Last Wednesday the UK Supreme Court dismissed Vestergaard's appeal. In its view:

* Sig had never acquired the confidential information in question during her employment with Vestergaard; nor had she done so afterwards. Indeed, it was not until some point after Vestergaard had commenced proceedings that she had become aware that the new company's product had been developed using Vestergaard's trade secrets.

* Unless Sig's employment contract with Vestergaard imposed any liability, she could not be primarily liable for misuse of confidential information since she had not received any. Nor could she could not be secondarily liable for misuse of confidential infomation: she had not known that Skovmund was using, or had used, Vestergaard's confidential information to develop the product. In any event, it had not been argued hat she could be vicariously liable for any misuse of Vestergaard's confidential information by Skovmund.

* The express provisions in Sig's employment contract with Vestergaard were of no assistance to Vestergaard in this action since the confidential information which Skovmund used was neither "information relating to [her] employment" nor "knowledge gained in the course of [her] employment". It was knowledge gained by Skovmund in the course of his consultancy work for Vestergaard. This being so, it could not be seriously argued that a term could be implied into Sig's employment contract to the effect that she would not assist another person to abuse Vestergaard's trade secrets in circumstances where (i) she did not know the trade secrets and (ii) was unaware that they were being misused. It would be wrong in principle to impose such strict liability.

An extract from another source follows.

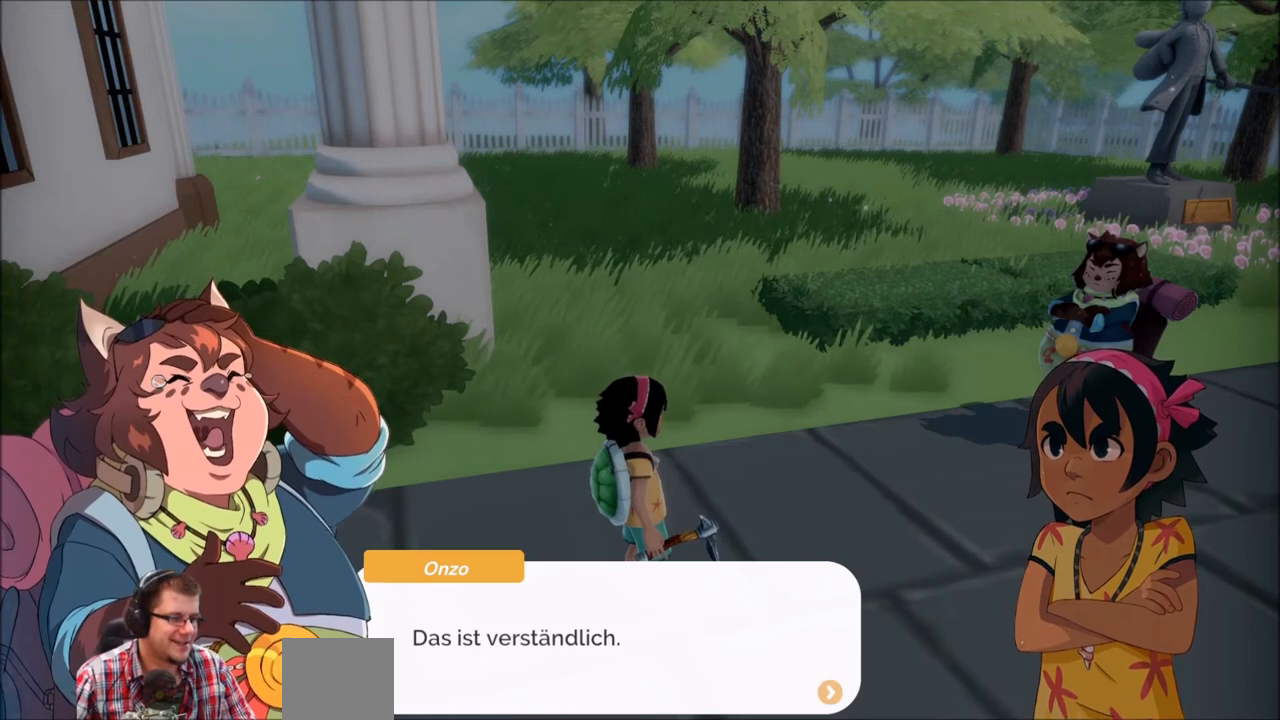
{"buttons": [], "left_stick": "center", "right_stick": "center", "events": []}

* Two or more defendants could in principle be liable for sharing a "common design" to misuse confidential information. However, in order to be party to a common design, a defendant had to share with the other party each of the features of the design which made it wrongful. This was not the case here, on the facts, since Sig did not share any such common intention with the other defendants.

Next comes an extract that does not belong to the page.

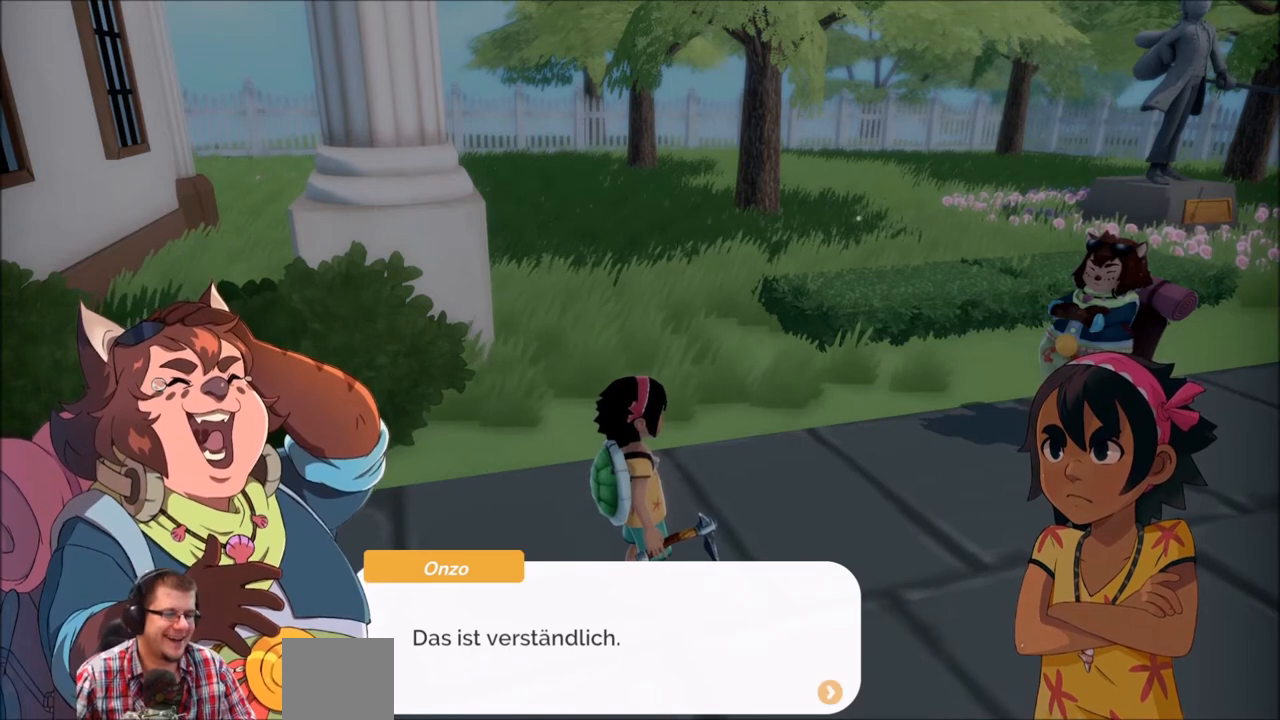
{"buttons": [], "left_stick": "center", "right_stick": "center", "events": []}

* The argument that Sig had turned a blind eye to the fact that Skovmund was using Vestergaard's trade secrets could only succeed if a finding of dishonesty were made against her -- which was not the case here.  The mere fact that she had taken a risk in starting a new business with Larsen and in employing Skovmund as a consultant was not enough to render her secondarily liable for the misuse of trade secrets.

Says the IPKat, this case was only going to go one way on the authorities, but it's worth looking at the following attempt to express a principle of policy by Lord Neuberger, speaking for the court at [44]:
Particularly in a modern economy, the law has to maintain a realistic and fair balance between (i) effectively protecting trade secrets (and other intellectual property rights) and (ii) not unreasonably inhibiting competition in the market place. The importance to the economic prosperity of the country of research and development in the commercial world is self-evident, and the protection of intellectual property, including trade secrets, is one of the vital contributions of the law to that end. On the other hand, the law should not discourage former employees from benefiting society and advancing themselves by imposing unfair potential difficulties on their honest attempts to compete with their former employers.
The concern about the law not discouraging former employees from benefiting society is commendable -- but this Kat isn't so sure about the bit about "honest attempts to compete with former employers": we are talking about a set of facts in which Sig is the only person who hasn't been found to have been involved in some form of breach of confidence, unlike Larsen, Skovmund and Bestnet. It doesn't look as though there's much benefit to society here.

Merpel merely notes that this litigation has been progressing in the United Kingdom since at least October 2007 and that it must have been commenced earlier in Denmark.  It's not as if we're talking about rocket science either.  If a scheme for better and firmer case management and the speedier hearing of appeals in cases like this lies beyond the wit of mankind, what hope is there for us?